Pediatric Inflammatory Myofibroblastic Tumor

  • Etiology: neoplasm of mesenchymal origin with intermediate biologic behavior
  • Imaging: solid, primarily inflammatory or primarily fibrotic in appearance depending upon degree of inflammatory infiltrate vs. stromal component and the stroma can be myxoid or fibrotic, well defined, smooth or lobulated, minority are calcified, 18F-FDG PET avid
  • MRI: inflammatory components on T1WI – hypointense to muscle and on T2WI – hyperintense to muscle, fibrotic components are dark on T1WI and T2WI, heterogenous enhancement
  • Imaging in chest: most commonly solitary mass (95%), can involve mediastinum and pleural space, can be endobronchial
  • Clinical: most common sites – lung / mesentery / omentum, most common benign / low grade malignant lung mass in childhood

Radiology Cases of Inflammatory Myofibroblastic Tumor

CXR and CT of inflammatory myofibroblastic tumor in the chest
CXR AP shows a round opacity laterally in the right lung (above left) which projects in the middle of the chest over the trachea on the lateral (above right).
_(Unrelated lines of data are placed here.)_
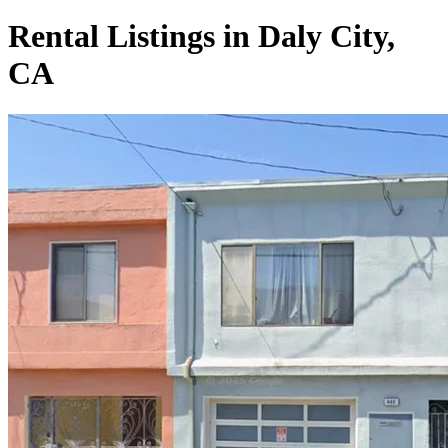
Rental Listings in Daly City,
CA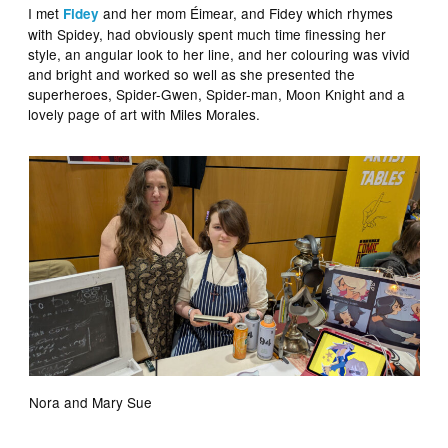
I met
and her mom Éimear, and Fidey which rhymes
Fidey
with Spidey, had obviously spent much time finessing her
style, an angular look to her line, and her colouring was vivid
and bright and worked so well as she presented the
superheroes, Spider-Gwen, Spider-man, Moon Knight and a
lovely page of art with Miles Morales.
Nora and Mary Sue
Axial CT without contrast of the chest (below) shows the opacity to be a solid mass without calcification next to the pleura.
MRI of inflammatory myofibroblastic tumor
Coronal T1 MRI without (upper left) and with (upper right) contrast of the abdomen shows a large well circumscribed bi-lobed solid mass that enhances homogeneously in the abdomen and that along with the axial T2 image (below) is shown to not arise from any of the solid organs of the abdomen.
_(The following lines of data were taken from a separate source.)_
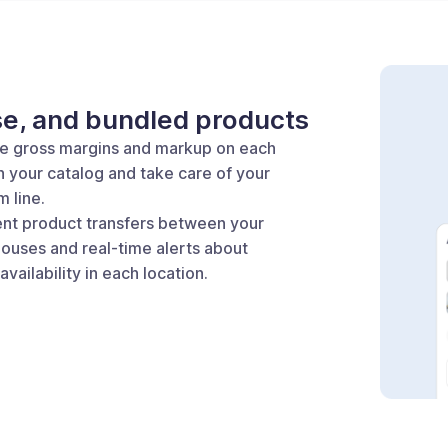
se, and bundled products
he gross margins and markup on each
n your catalog and take care of your
 line.
ient product transfers between your
ouses and real-time alerts about
availability in each location.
Surgery Cases of Inflammatory Myofibroblastic Tumor

Surgical image of inflammatory myofibroblastic tumor
Surgical image shows a mass with a large number of collateral blood vessels that was intimately associated to the terminal ileum and cecum with the appendix draped across the mass.

Gross Pathology Cases of Inflammatory Myofibroblastic Tumor

Gross pathological image of inflammatory myofibroblastic tumor
Gross pathological image shows a pale solid mass in the center of the lung.